Add in jobs in residential construction, furniture and DIY stores and mortgage finance, and the buoyant property market emerges as the main driver of employment growth over the past four years. Economy.com, the consultancy, estimates that about a third of the 2.6 million jobs created in that period were in housing-related sectors.

This raises the question of what happens to these workers when the housing market cools.

Economists disagree vigorously about whether house prices will fall. But almost none dispute that the volume of housing activity is likely to decrease. Nearly one in 10 of the nation's single-family homes was bought and sold last year. About 900,000 condominiums were sold over the past year close to double the rate seen in the late 1990s.

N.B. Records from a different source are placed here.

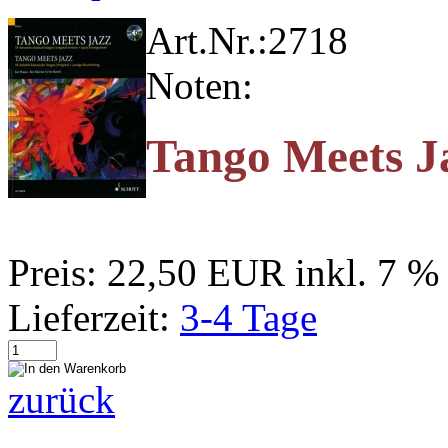
Art.Nr.:
2718
Noten:
Tango Meets Ja
Preis:
22,50 EUR
inkl. 7 
Lieferzeit:
3-4 Tage
zurück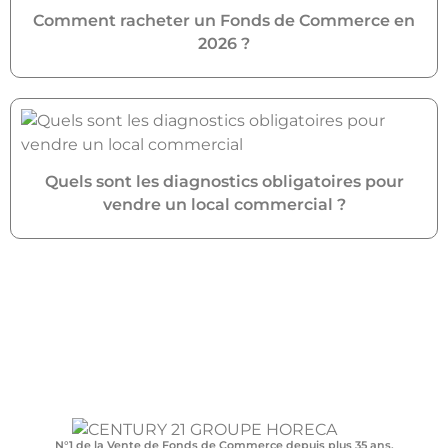
Comment racheter un Fonds de Commerce en
2026 ?
Quels sont les diagnostics obligatoires pour
vendre un local commercial ?
N°1 de la Vente de Fonds de Commerce depuis plus 35 ans.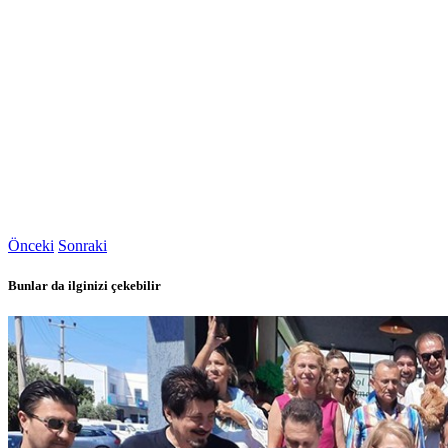
Önceki
Sonraki
Bunlar da ilginizi çekebilir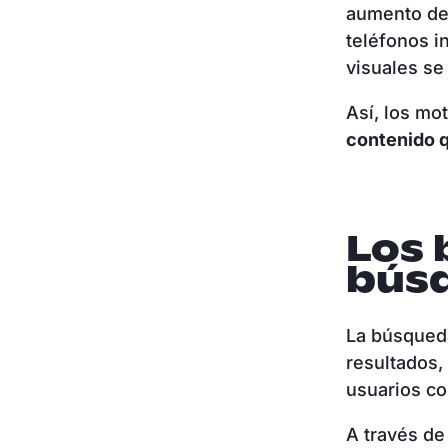
aumento del
teléfonos i
visuales se
Así, los mo
contenido q
Los 
búsq
La búsqueda
resultados,
usuarios co
A través de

Meanwhile, builders started work on 1.65 million homes in the year to May -- the highest number since records began in 1959.

Even if house prices remain high, any slowdown in this frenetic activity could endanger jobs, says Mark Zandi, chief analyst at Economy.com.

"Traditionally, the housing market has only really got into trouble when the employment situation got worse," he says. "This time we could see the reverse, with a slowing housing market acting as a drag on employment."

U.S. house prices have not fallen since the Great Depression. But jobs in housing-related sectors have quickly disappeared when the market has cooled. Between 1989 and 1991, as home sales dried up, almost 60,000 of the nation's 820,000 realtors closed shop. The profession remained in decline until 1997.